Regardless of how Sutton might be perceived by some in the scouting community — and why he slipped into round two — he brings tremendous value to the Broncos and like first-rounder Bradley Chubb, can make an immediate impact as a rookie.

What does the Sutton pick mean for Denver?

The Broncos not only need a No. 3 wideout who can step in and play right away, but also a succession plan to the ever-aging Demaryius Thomas. With Carlos Henderson heading into his second year, Denver conceivably now has a future replacement for both Thomas and Emmanuel Sanders.

And if Henderson, who struggled to pick up the playbook as a rookie and was arrested for marijuana possession in January, fails to turn the corner the way the team hopes, Elway hedged his bet with the addition of Courtland Sutton.

Denver also lost 2014 second-round wideout Cody Latimer to free agency in March, making depth at the position a major concern. Elway’s track record in the second round, with the exception of Derek Wolfe, is underwhelming.

While the jury might still be out on Adam Gotsis (2016) and DeMarcus Walker (2017), Elway’s second round resume is replete with busts like Latimer, Montee Ball, and Ty Sambrailo. Don’t let that tarnish your perception of Denver’s 2018 second round pick, though.

Character, passion for the game, and football IQ might not have been strong suits of the busted players listed above, but Elway seems to be making it a point to ensure that those attributes are present in Denver’s high-round picks this time around. Both Bradley Chubb and Courtland Sutton are humble (for being elite athletes), hungry and hard-working young prospects, which will be a welcome influence in the locker room.

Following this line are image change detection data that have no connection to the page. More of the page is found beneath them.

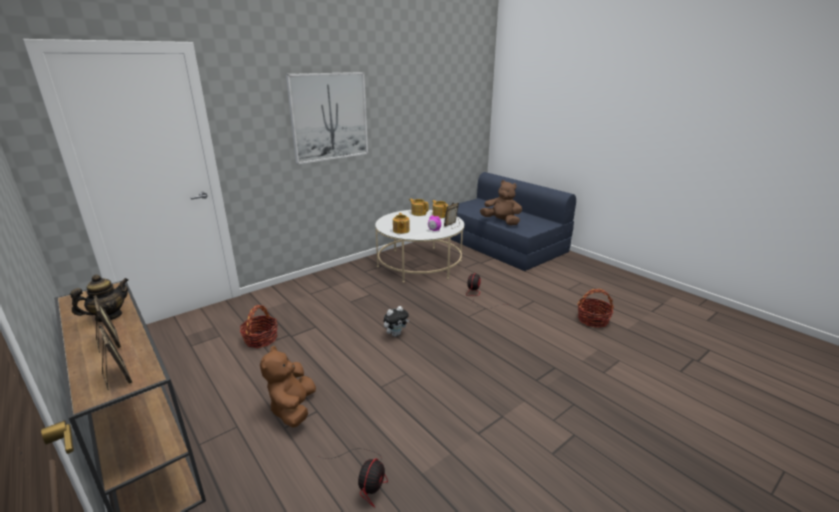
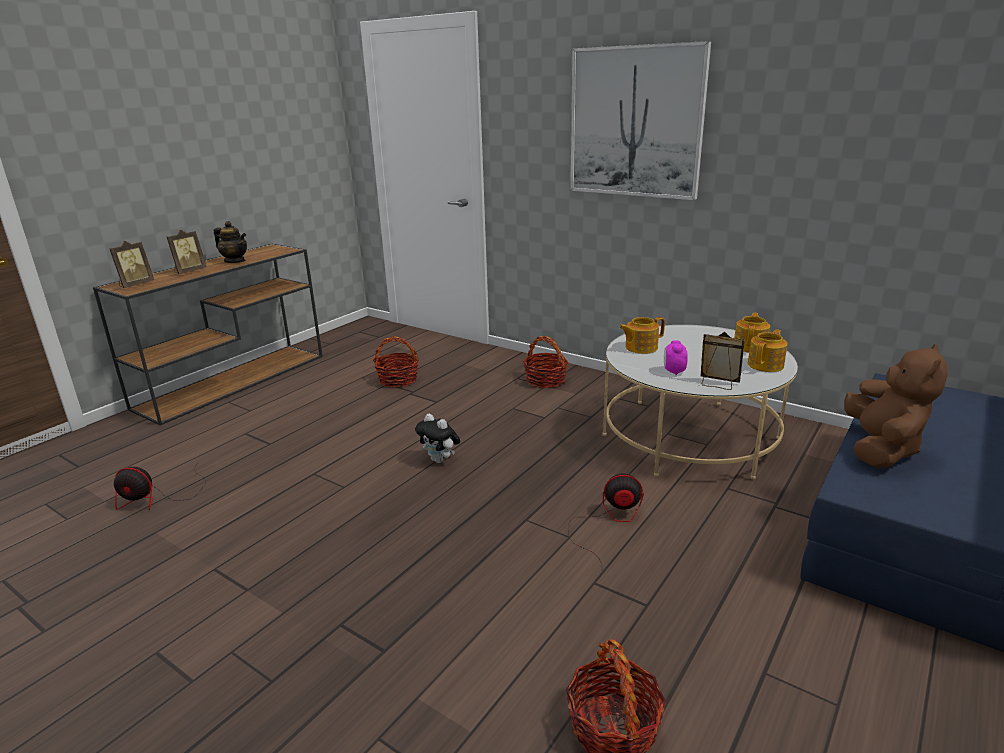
camera: 75 degrees right, 0 degrees up
(293, 409) = (274, 430): brown plush toy -> none
(324, 285) = (545, 380): none -> basket

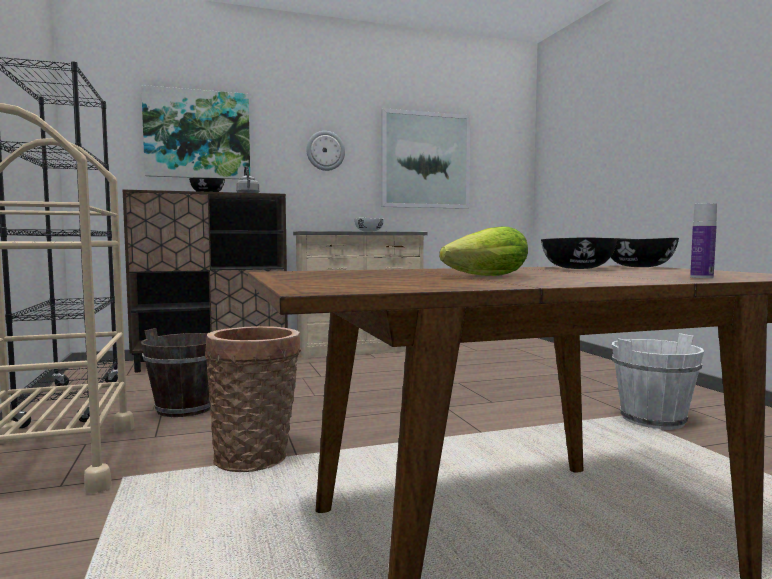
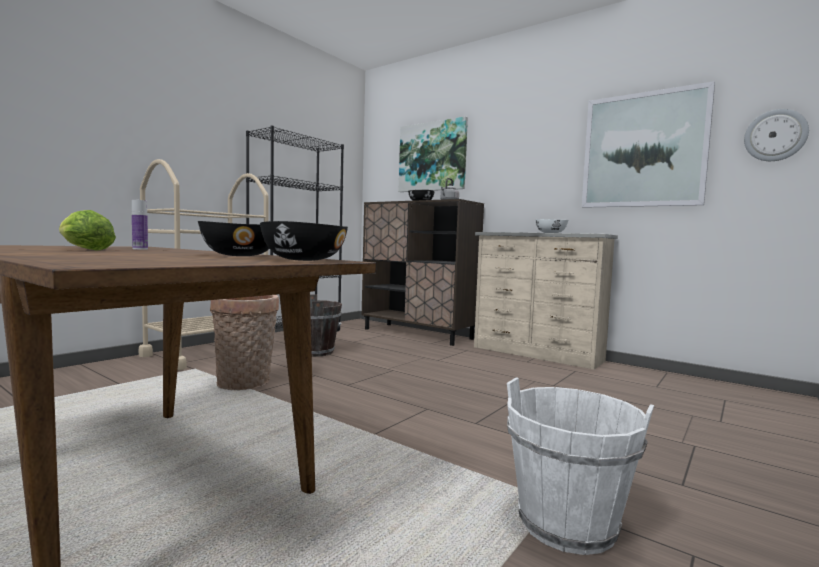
camera: 55 degrees right, 0 degrees up
(325, 151) = (528, 155): wall clock -> wall clock (775, 135)
(701, 277) = (64, 257): bottle -> bottle (140, 249)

Combine those intangibles with Sutton’s phenomenal physical talent and tools, and the Broncos might have something this time around. Sutton immediately steps in and provides Case Keenum with a potent redzone target, and a guy who can come down with 50/50 balls.

If the ball is thrown high in Sutton’s direction, if anybody’s coming down with it, it’s him. Plus, as a former basketball player, he knows how to utilize his size to ‘box out’ defenders to make the catch.

New wide receivers coach Zach Azzanni can work with Sutton to help him hone his route-running technique. But even while he’s learning and developing at the next level, right out of the gates, the Broncos have a guy on their hands that they can rely on to go make a play — just based on his talent and athleticism alone.